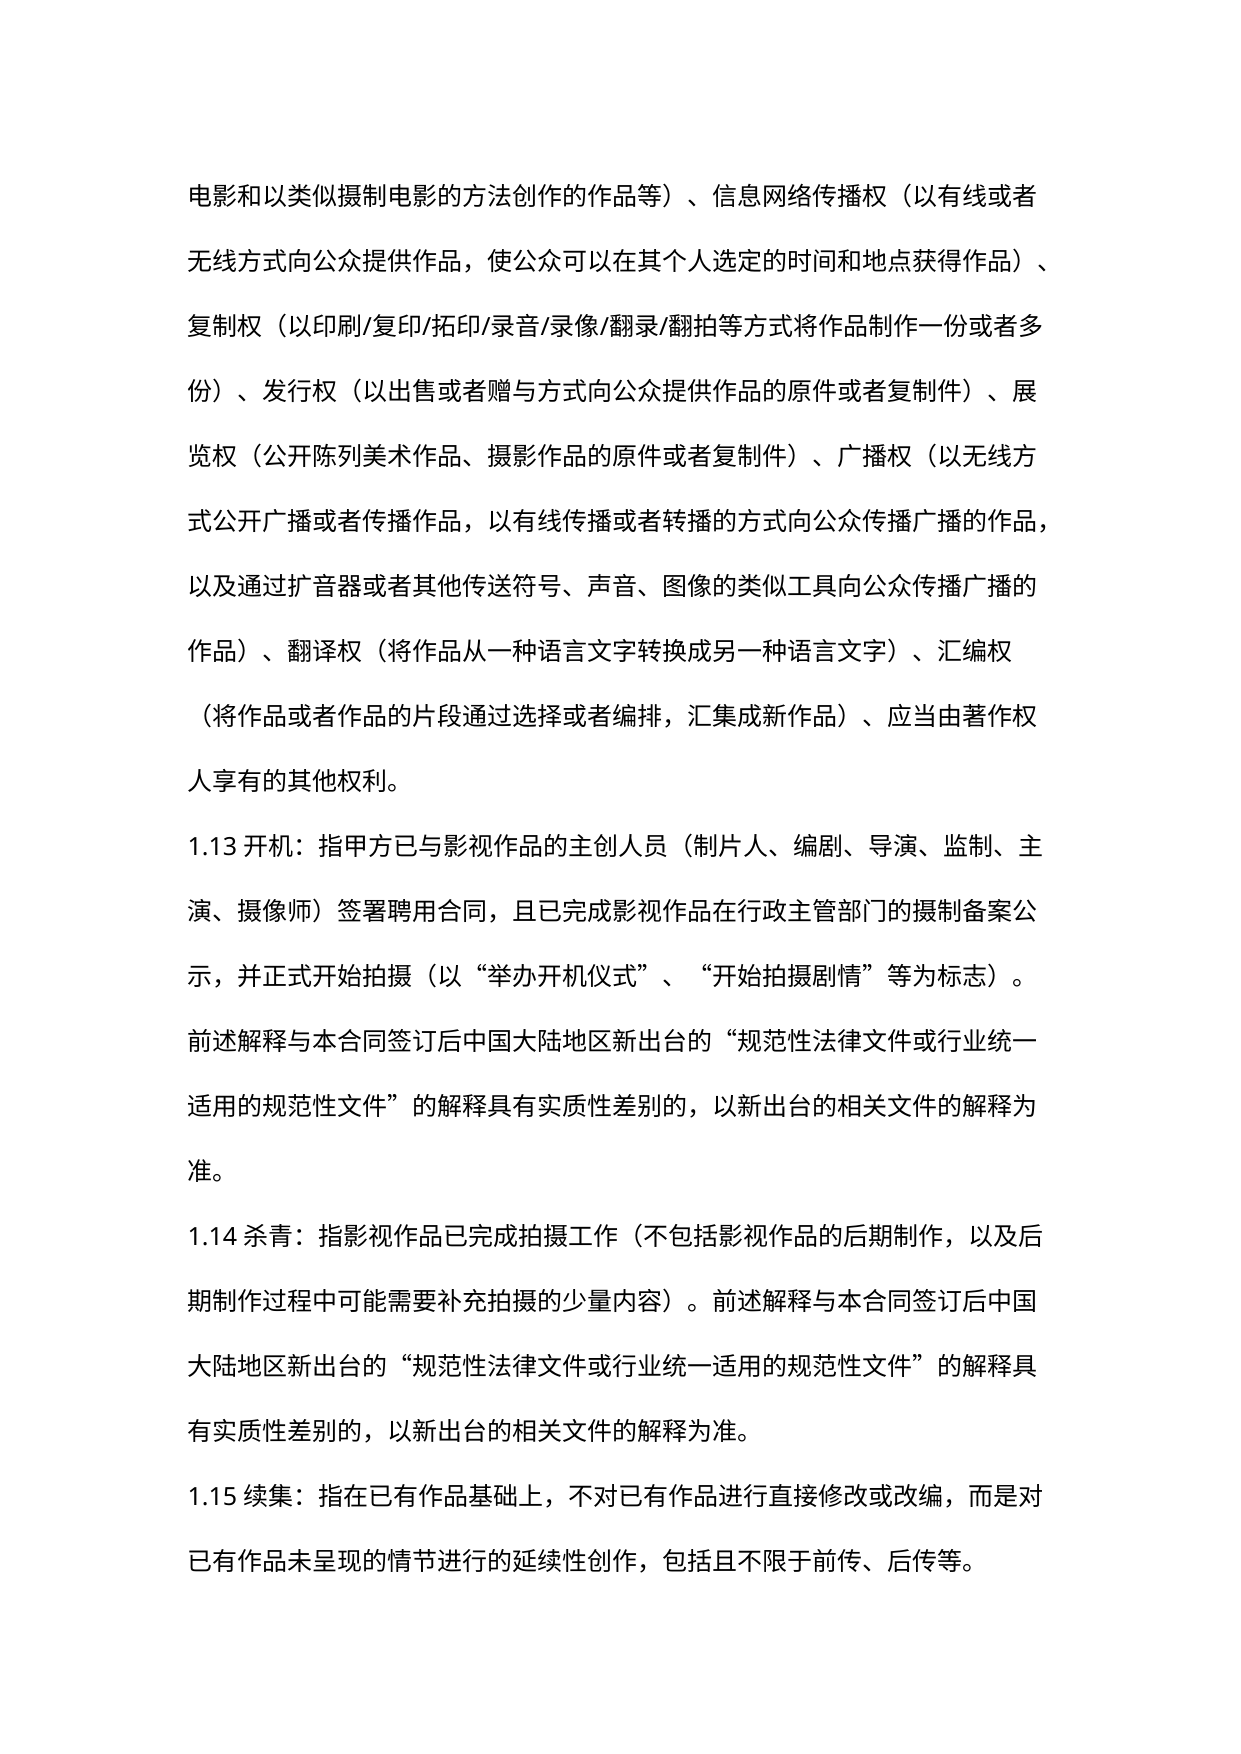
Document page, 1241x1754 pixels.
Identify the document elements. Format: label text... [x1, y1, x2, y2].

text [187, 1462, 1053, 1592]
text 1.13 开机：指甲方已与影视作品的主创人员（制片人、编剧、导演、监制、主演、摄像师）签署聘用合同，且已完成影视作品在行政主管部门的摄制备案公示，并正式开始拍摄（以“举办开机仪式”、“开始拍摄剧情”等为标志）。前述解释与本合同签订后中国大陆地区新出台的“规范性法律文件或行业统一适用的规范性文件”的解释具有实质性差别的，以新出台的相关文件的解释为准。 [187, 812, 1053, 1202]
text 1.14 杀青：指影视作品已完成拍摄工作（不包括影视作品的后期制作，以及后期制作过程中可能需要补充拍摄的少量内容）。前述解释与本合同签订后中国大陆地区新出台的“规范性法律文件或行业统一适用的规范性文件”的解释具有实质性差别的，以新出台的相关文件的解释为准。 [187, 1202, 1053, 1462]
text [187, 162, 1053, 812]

== == ==

— PROBLEM DETAILS —
Write out, exactly, the lines of the material from the very first through the line containing "Identify the document", and leave out every picture.

— RESPONSE TO THE TASK —
Document page, 1241x1754 pixels.
Identify the document elements. Format: label text... [x1, y1, x2, y2].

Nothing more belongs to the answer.